4) Zeros at the end of a number that also contains a decimal are significant.

Ex. 20.20

5) Exact numbers may be thought of as having an infinite number of significant digits.

Ex. 15

Significant zeroes and significant numbers are helpful because they relate to measuring. If you are measuring the mass of something, you want to get as specific as you can. If something weighs 154.3 grams, you don't want to record its measurement as 150 grams. That only has two significant digits. You want as many significant digits as possible. Everything we learned this week comes back to measurement and making work in Chemistry a little easier.

SG Chem Post #1💯

We started off SG Chem with a pompon activity. It involved a tube and four pompons. It looks like this:

Whenever one pompom was pulled down, you could pull any pompom and the hanging pompom would rise. For example, if the green pompom was hanging down, you could pull the yellow, blue, or red pompom and the green one would get pulled back to the tube. 

In our groups, we wrote on whiteboards what we thought was going on inside the tube. Our group thought that the yellow and blue pompoms were connected, and the green and red were connected. The string we thought connected the yellow and blue pompoms would loop around the green and red string once in the middle. That way, pulling on any pompom could potentially affect any of the other pompoms.

When Dr. Finnan pulled apart the tube, no strings were connected. My theory is that he used magnets. Instead of the two strings looping around each other, the two strings each had three ends; two connected to the two pompoms and one with a magnet on the end. When you're pulling on the pompoms, the magnets often come together in the middle, but when Dr. Finnan pulled apart the tube, they had been separated. That was a cool intro to Chemistry.

Next was the flaming paint can. Dr. Finnan filled a paint can with methane. The can had two holes in it: one on the top, and one on the side. Right after filling the can, he covered the holes with tape, and set it down in the middle of the room. Next, he removed the tape, and lit the methane coming out of the top of the can. The fire went for a while, and after a minute or two, the can exploded and the cap flew off. Here's a video:

In our groups on our whiteboards, we drew what we thought the particles looked like before and after the explosion. We explained how the can was filled with methane at first, then right before the explosion it was filled with a mix of oxygen and methane, and then after the explosion the can is filled with oxygen because the methane, which is lighter than air, rises out of the can. This is pretty much what everyone else thought, too. 

Our most recent experiment was a mass experiment. It had six stations. At the first station, we documented the mass of a piece of steel wool before and after we pulled it apart. The steel wool lost 0.2 grams, but that was only because we lost some of the material while we pulled it apart.
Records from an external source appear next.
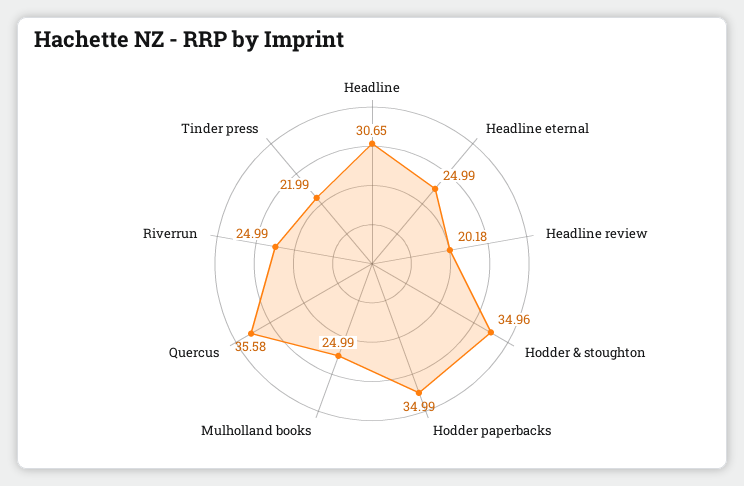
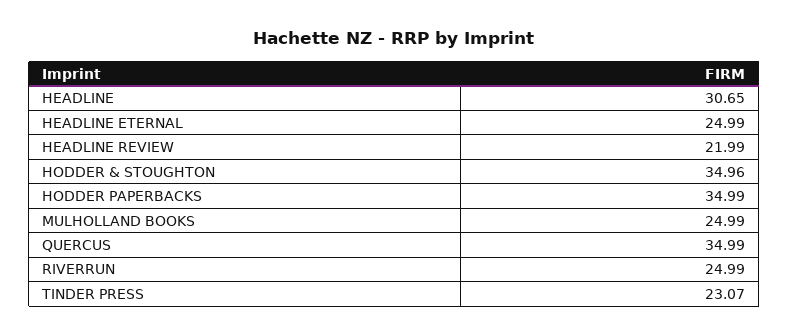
  {
    "Headline": 30.65,
    "Headline eternal": 24.99,
-   "Headline review": 20.18,
+   "Headline review": 21.99,
    "Hodder & stoughton": 34.96,
    "Hodder paperbacks": 34.99,
    "Mulholland books": 24.99,
-   "Quercus": 35.58,
+   "Quercus": 34.99,
    "Riverrun": 24.99,
-   "Tinder press": 21.99
+   "Tinder press": 23.07
  }

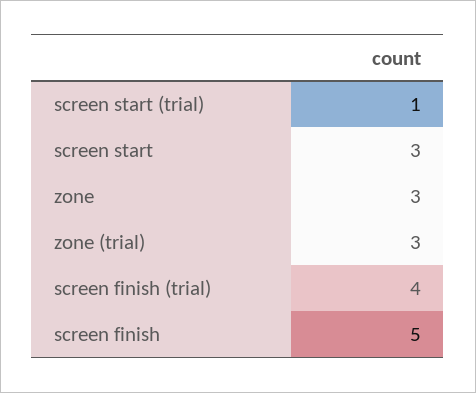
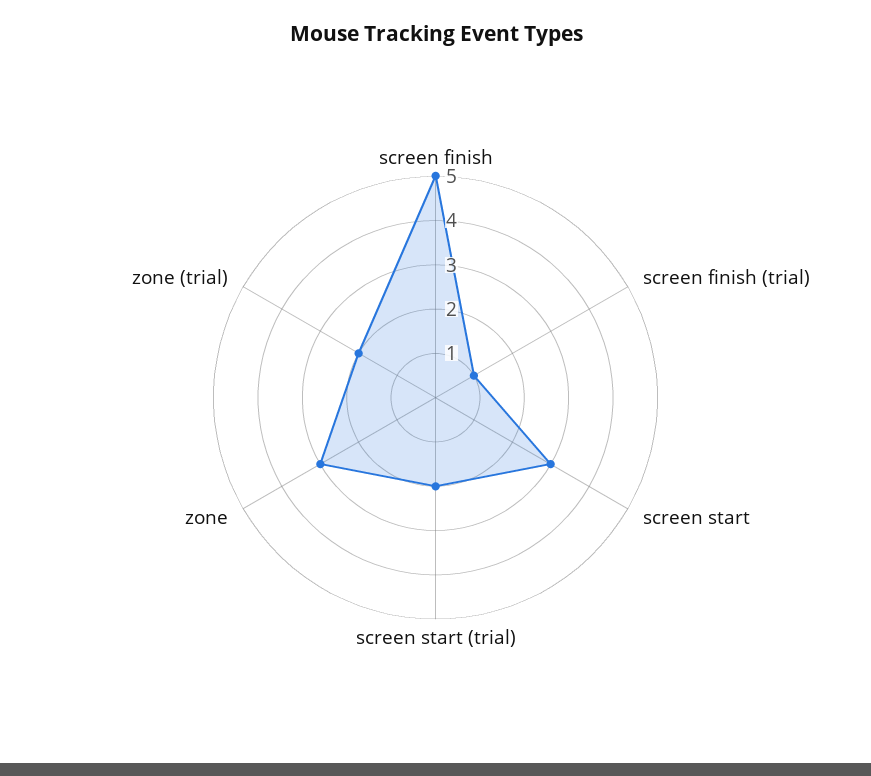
  {
-   "screen start (trial)": 1,
+   "screen start (trial)": 2,
    "screen start": 3,
    "zone": 3,
-   "zone (trial)": 3,
+   "zone (trial)": 2,
-   "screen finish (trial)": 4,
+   "screen finish (trial)": 1,
    "screen finish": 5
  }

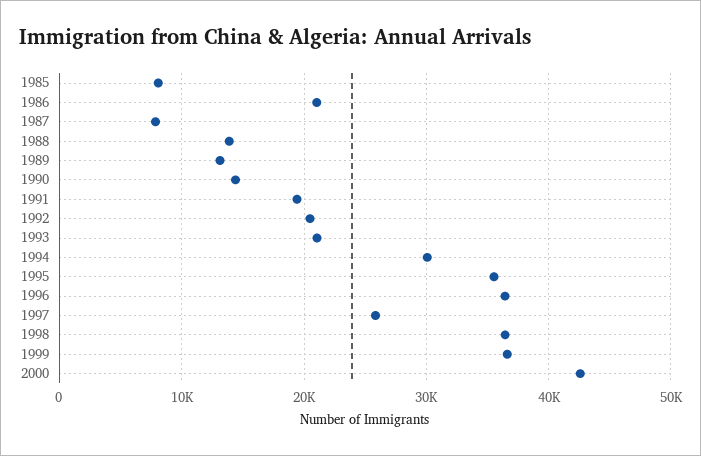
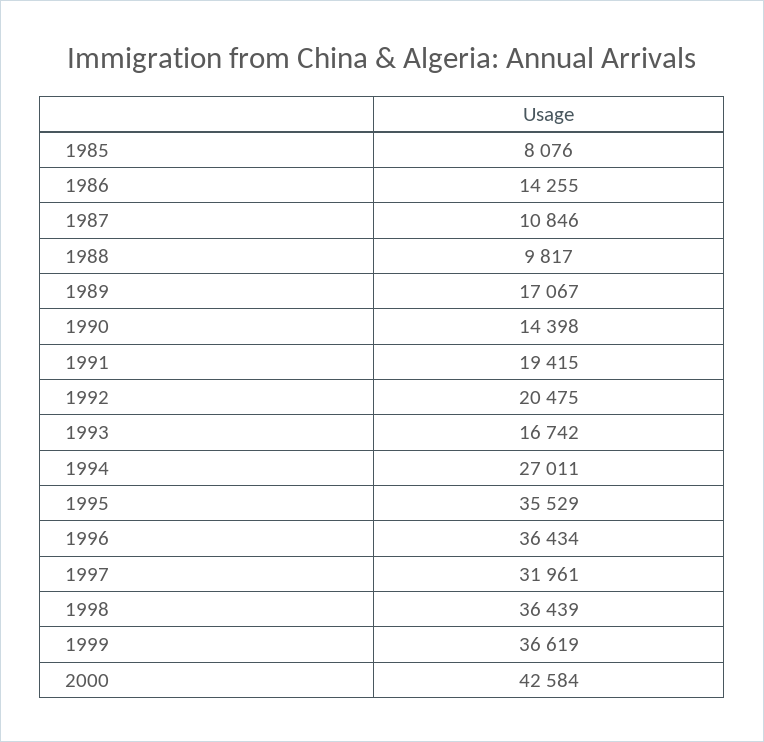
  {
    "1985": 8076,
-   "1986": 21000,
+   "1986": 14255,
-   "1987": 8000,
+   "1987": 10846,
-   "1988": 14000,
+   "1988": 9817,
-   "1989": 13000,
+   "1989": 17067,
    "1990": 14398,
    "1991": 19415,
    "1992": 20475,
-   "1993": 21000,
+   "1993": 16742,
-   "1994": 30000,
+   "1994": 27011,
    "1995": 35529,
    "1996": 36434,
-   "1997": 26000,
+   "1997": 31961,
    "1998": 36439,
    "1999": 36619,
    "2000": 42584
  }

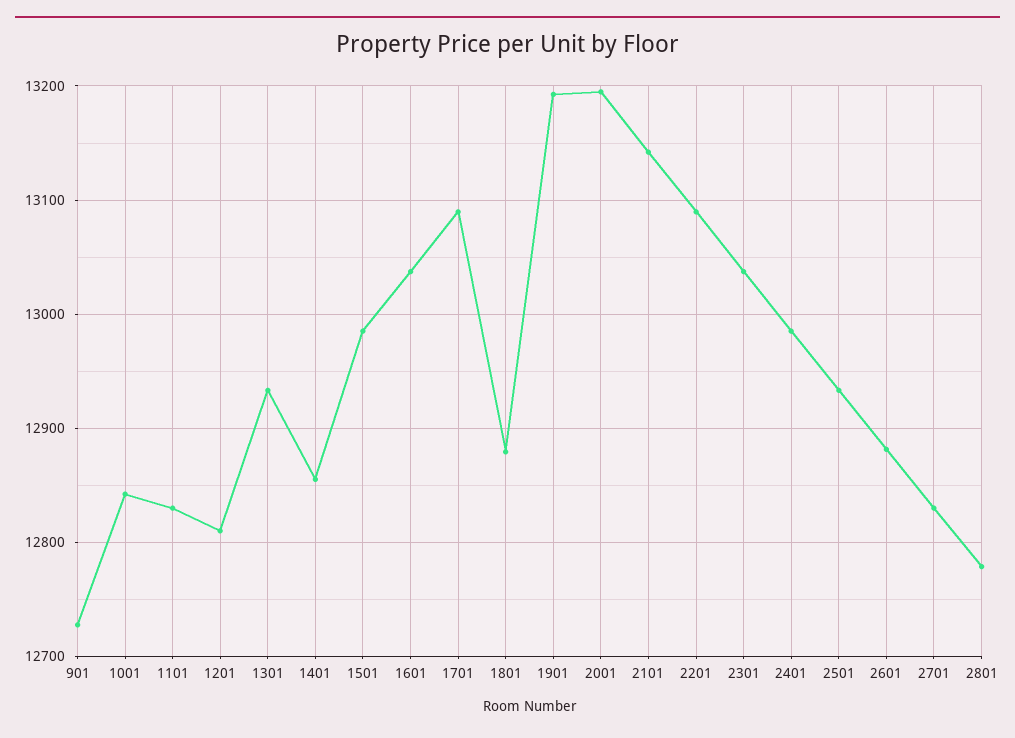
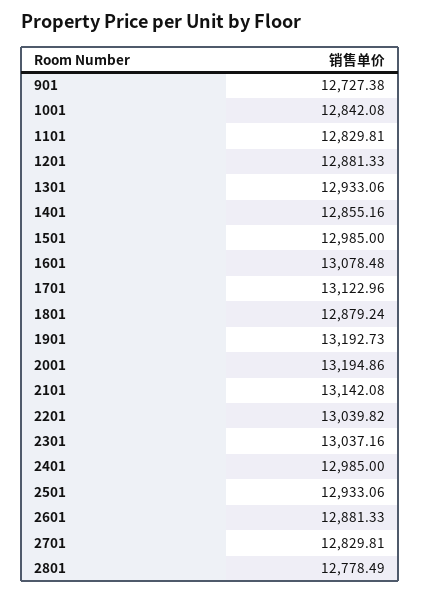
  {
    "901": 12727.38,
    "1001": 12842.08,
    "1101": 12829.81,
-   "1201": 12810,
+   "1201": 12881.33,
    "1301": 12933.06,
    "1401": 12855.16,
    "1501": 12985,
-   "1601": 13040,
+   "1601": 13078.48,
-   "1701": 13090,
+   "1701": 13122.96,
    "1801": 12879.24,
    "1901": 13192.73,
    "2001": 13194.86,
    "2101": 13142.08,
-   "2201": 13090,
+   "2201": 13039.82,
    "2301": 13037.16,
    "2401": 12985,
    "2501": 12933.06,
    "2601": 12881.33,
    "2701": 12829.81,
    "2801": 12778.49
  }

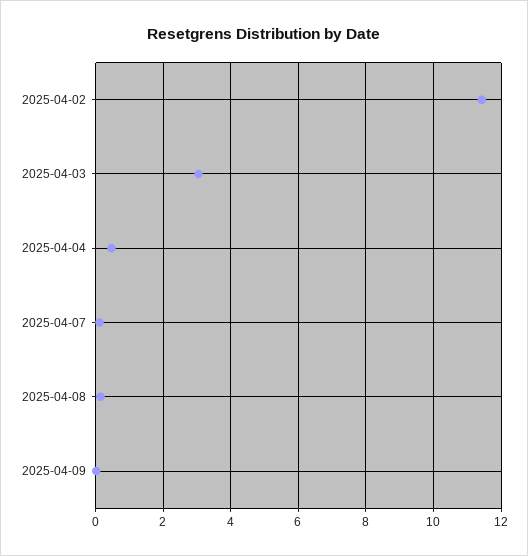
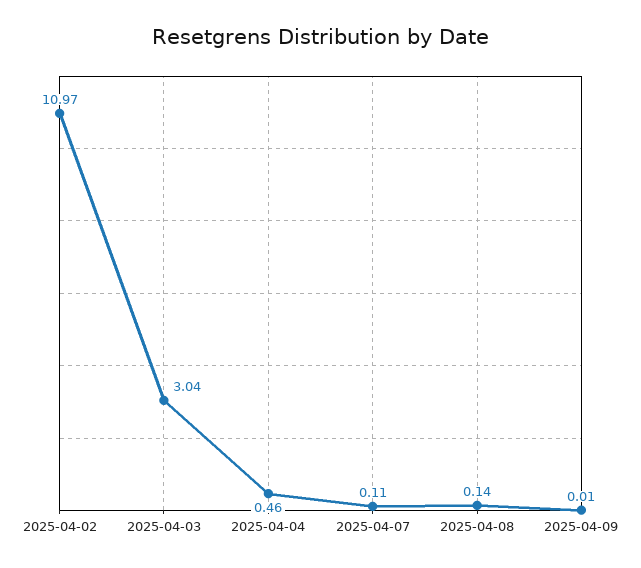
  {
-   "2025-04-02": 11.4,
+   "2025-04-02": 10.97,
    "2025-04-03": 3.04,
    "2025-04-04": 0.46,
    "2025-04-07": 0.11,
    "2025-04-08": 0.14,
    "2025-04-09": 0.01
  }

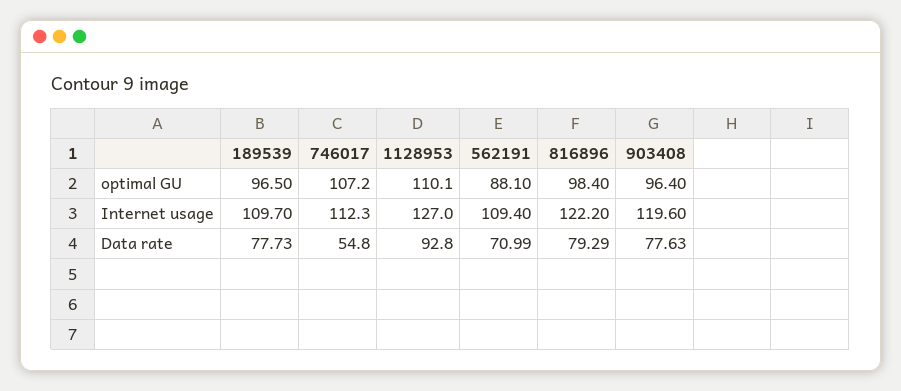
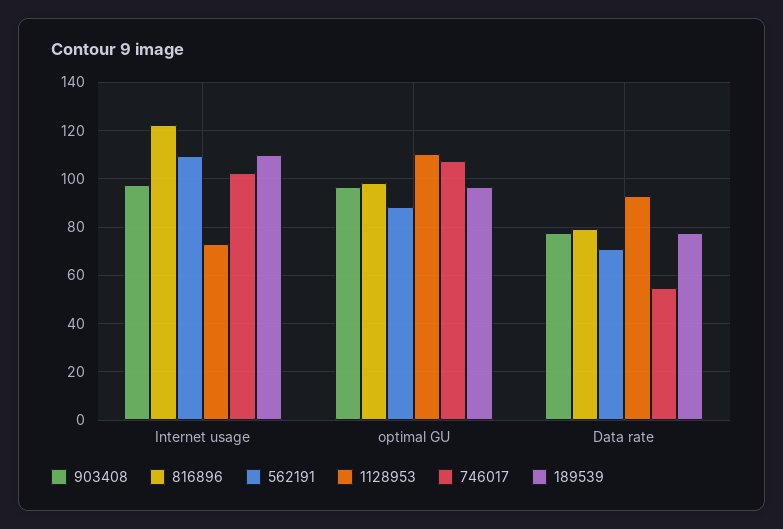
  {
    "189539": {
      "optimal GU": 96.5,
      "Internet usage": 109.7,
      "Data rate": 77.73
    },
    "746017": {
      "optimal GU": 107.2,
-     "Internet usage": 112.3,
+     "Internet usage": 102.5,
      "Data rate": 54.8
    },
    "1128953": {
      "optimal GU": 110.1,
-     "Internet usage": 127,
+     "Internet usage": 72.5,
      "Data rate": 92.8
    },
    "562191": {
      "optimal GU": 88.1,
      "Internet usage": 109.4,
      "Data rate": 70.99
    },
    "816896": {
      "optimal GU": 98.4,
      "Internet usage": 122.2,
      "Data rate": 79.29
    },
    "903408": {
      "optimal GU": 96.4,
-     "Internet usage": 119.6,
+     "Internet usage": 97.5,
      "Data rate": 77.63
    }
  }

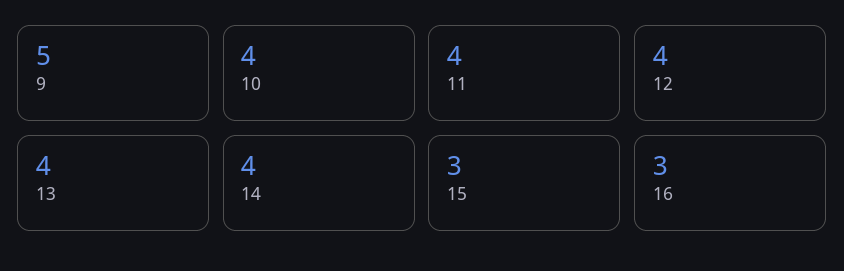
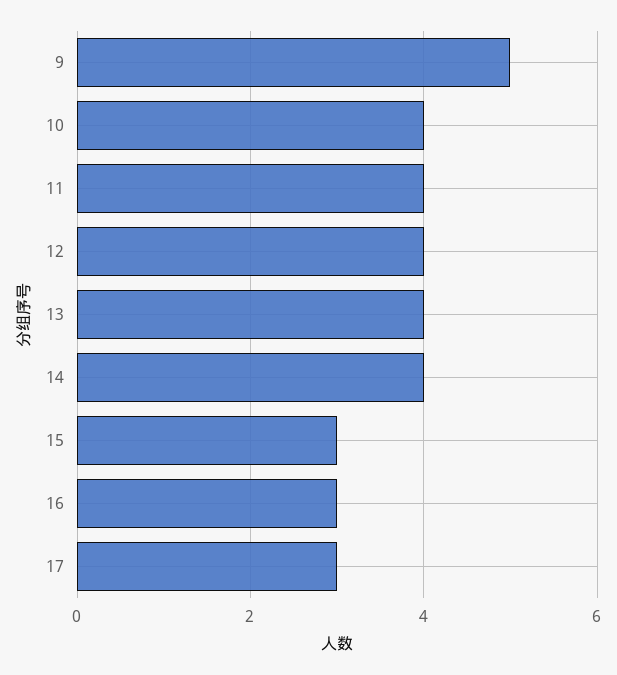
  {
    "9": 5,
    "10": 4,
    "11": 4,
    "12": 4,
    "13": 4,
    "14": 4,
    "15": 3,
-   "16": 3
+   "16": 3,
+   "17": 3
  }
Here's a diagram of what happened:

At station number 2, we measured the mass of steel wool, held it over a torch until it was red hot, and then measured the mass again. The wool gained half a gram, so, apparently, when you burn certain materials, they gain mass instead of lose it.

At station 3, we weighed a piece of ice before and after melting it. It lost .1 grams, which is essentially nothing. We kept the ice in one container, and all it did was melt, losing no mass, so it makes sense that the weight stayed virtually the same.

The fourth station was a chemical reaction station. We weighed two chemicals, Na2CO3, and CaCl2, and their total mass was 41.3 grams, together. Then we combined them into one solution and weighed that, and it lost 11.7 grams. Something in the reaction of those two chemicals must've caused the solution to lose weight.

We dissolved sugar at station five, weighing it before and after. It lost no mass, which makes sense because you aren't really losing anything by dissolving.

At the sixth and final station, we dissolved an Alka Seltzer tablet in water and weighed it before and after. Surprisingly, it lost a whole gram. This is puzzling because of the previous station, where dissolution caused the sugar solution to lose nothing.

In conclusion, we learned to be careful with our experiments, and that mass isn't always what you expect.